La Comisión Económica para América Latina y el Caribe (Cepal), bajó de 2,1% a 1,8%, como consecuencia de la guerra en Ucrania. No obstante, Uruguay se encuentra dentro de la economías con mayor crecimiento con 3,9%. La inflación complicará este contexto, los precios de los productos de la canasta básica seguirán aumentando y será lenta la recuperación del empleo. Son al menos tres factores que preocupan a la población uruguaya, que no está convencida de los anuncios realizados por el Poder Ejecutivo.
La región registró –en promedio– una inflación de 7,5%, pero más elevada en Uruguay y los bancos centrales auguran que se mantendrá alta en lo que resta del año.
Con el fin de acompasar este contexto complicado, el Banco Central del Uruguay resolvió lo mismo que hicieron otras entidades financieras cercanas y aumentó las tasas de interés para frenar el incremento de los precios.
En medio de este escenario, hay poblaciones que sostienen una problemática estructural desde antes de la pandemia. La disparidad en el mercado laboral entre hombres y mujeres se profundiza y la pandemia de COVID-19 es solo uno de los indicadores. Porque la brecha salarial y de desigualdad es transversal desde hace generaciones.
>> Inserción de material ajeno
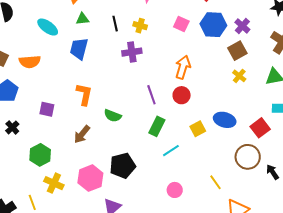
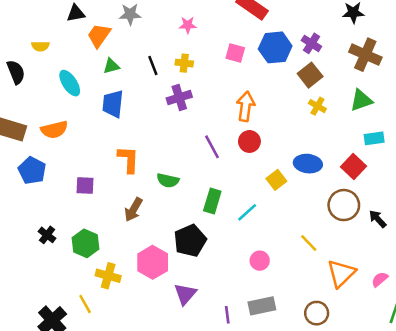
cyan ellipse: (48, 27) -> (70, 83), turned 30
green rectangle: (157, 126) -> (212, 201), moved
black cross: (12, 127) -> (47, 235), moved

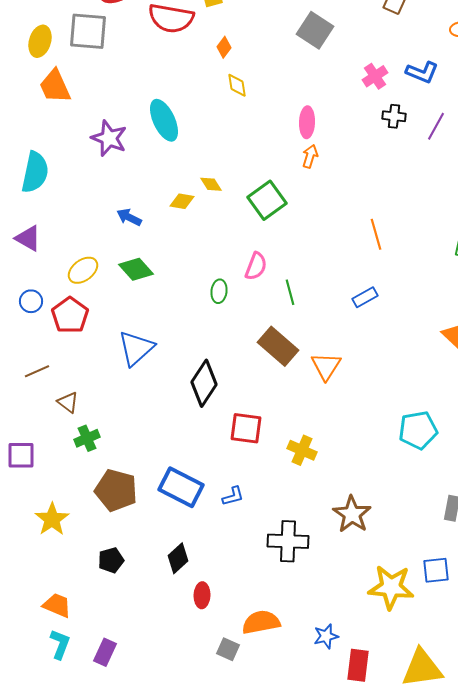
Las crisis no son neutrales y demuestran un mayor perjuicio en las poblaciones que ya padecían situaciones de desigualdad social. El desempleo juvenil, que en Uruguay se ubica en torno al 31% en la franja etaria entre 14 y 29 años y cercano al 10% en las mujeres, es una muestra de la transversalidad de los problemas no resueltos.
Por lo tanto, reaparece en la escena la precarización laboral con salarios más bajos, menores capacitaciones y escolarización de sus trabajadores y una mayor incidencia de la informalidad. Entonces, un aumento de las estimaciones de la pobreza. La Cepal calcula un retroceso de 10 años en materia de accesibilidad laboral en la población femenina y confirma las dificultades existentes para acceder a un empleo. En cualquier caso, los cambios generaciones y de perfiles de los trabajadores requieren nuevas metodologías para medir y estimar la desigualdad.
En este siglo XXI es necesario hallar sus causas para resolver en consecuencia. De lo contrario, continuaremos hablando de las mismas problemáticas a pesar del paso de las décadas y los cambios en las formas de trabajo.
Porque Uruguay comenzó su recuperación económica el año pasado y la producción registra mejores niveles, en comparación a la prepandemia. Pero mantiene un núcleo duro de pobreza que permanece allí a pesar del contexto internacional y otras variables. Las medidas adoptadas por los sucesivos gobiernos no lograron quitar familias de los asentamientos o acceder a puestos de trabajo. Por lo tanto, será necesario incluir factores culturales y educativos en esos entornos vulnerables para poder medir la desigualdad con una longitud de mirada a largo plazo. Un aspecto que, por el momento, se nubla con las decisiones cortoplacistas para salir de la crisis sanitaria y social que generó la pandemia.